┌─ Exercise input
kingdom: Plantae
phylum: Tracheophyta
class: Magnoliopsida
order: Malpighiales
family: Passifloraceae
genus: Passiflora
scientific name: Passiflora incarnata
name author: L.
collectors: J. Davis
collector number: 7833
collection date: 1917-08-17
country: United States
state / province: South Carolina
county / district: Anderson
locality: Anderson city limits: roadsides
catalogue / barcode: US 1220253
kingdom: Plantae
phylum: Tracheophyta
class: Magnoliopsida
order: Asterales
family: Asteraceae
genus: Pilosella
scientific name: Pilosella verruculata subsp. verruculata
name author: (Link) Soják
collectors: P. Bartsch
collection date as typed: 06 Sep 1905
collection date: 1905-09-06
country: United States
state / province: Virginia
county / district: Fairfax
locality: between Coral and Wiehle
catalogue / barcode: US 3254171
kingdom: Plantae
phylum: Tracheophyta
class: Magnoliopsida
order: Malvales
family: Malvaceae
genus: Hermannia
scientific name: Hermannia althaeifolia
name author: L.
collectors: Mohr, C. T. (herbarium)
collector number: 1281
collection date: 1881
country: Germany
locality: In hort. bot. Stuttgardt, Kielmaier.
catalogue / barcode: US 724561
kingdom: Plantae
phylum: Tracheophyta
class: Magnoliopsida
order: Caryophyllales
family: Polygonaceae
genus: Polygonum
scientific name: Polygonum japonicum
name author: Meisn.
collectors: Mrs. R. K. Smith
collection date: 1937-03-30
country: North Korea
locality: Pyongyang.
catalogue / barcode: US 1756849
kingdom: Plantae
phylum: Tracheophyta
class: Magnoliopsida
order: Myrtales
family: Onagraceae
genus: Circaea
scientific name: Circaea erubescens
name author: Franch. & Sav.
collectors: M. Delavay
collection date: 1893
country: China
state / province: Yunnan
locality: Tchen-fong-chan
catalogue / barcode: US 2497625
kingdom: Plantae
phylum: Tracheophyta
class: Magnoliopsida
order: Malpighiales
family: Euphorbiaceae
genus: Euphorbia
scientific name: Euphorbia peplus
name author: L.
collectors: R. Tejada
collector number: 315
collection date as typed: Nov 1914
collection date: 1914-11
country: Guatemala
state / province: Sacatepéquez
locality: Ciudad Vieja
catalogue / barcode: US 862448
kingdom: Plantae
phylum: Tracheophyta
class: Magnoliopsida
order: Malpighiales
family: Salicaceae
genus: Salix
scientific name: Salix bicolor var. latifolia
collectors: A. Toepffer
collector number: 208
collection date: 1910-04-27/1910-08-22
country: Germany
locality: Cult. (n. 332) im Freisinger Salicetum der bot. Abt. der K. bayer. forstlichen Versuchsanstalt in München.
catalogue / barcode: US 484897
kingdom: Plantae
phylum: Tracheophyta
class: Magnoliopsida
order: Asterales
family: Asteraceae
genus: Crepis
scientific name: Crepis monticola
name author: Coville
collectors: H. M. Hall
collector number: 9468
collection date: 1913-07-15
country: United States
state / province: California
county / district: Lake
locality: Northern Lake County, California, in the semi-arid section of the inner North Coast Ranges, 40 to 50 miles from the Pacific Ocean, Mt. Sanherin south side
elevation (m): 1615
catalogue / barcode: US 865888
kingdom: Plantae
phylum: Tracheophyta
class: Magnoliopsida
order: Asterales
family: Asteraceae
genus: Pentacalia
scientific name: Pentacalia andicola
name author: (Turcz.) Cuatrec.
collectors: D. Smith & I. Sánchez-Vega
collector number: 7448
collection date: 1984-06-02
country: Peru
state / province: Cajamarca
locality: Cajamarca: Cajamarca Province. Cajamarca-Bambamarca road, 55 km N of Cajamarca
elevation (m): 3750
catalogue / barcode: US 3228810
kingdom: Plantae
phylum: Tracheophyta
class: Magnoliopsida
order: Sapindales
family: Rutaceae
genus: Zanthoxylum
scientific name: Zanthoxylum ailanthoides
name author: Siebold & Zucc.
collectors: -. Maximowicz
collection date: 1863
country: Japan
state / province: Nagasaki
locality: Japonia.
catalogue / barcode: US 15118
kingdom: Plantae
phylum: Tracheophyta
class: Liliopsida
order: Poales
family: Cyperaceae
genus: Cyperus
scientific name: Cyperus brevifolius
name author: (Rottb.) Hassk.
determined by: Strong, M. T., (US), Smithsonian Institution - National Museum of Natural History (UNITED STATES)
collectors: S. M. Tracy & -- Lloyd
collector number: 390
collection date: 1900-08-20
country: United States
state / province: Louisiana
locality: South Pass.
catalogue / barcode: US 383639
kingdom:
└─
[Written task] Which lines in the entries above contain the string "typed"? Pick out each one and copy it in full.

[Full output]
collection date as typed: 06 Sep 1905
collection date as typed: Nov 1914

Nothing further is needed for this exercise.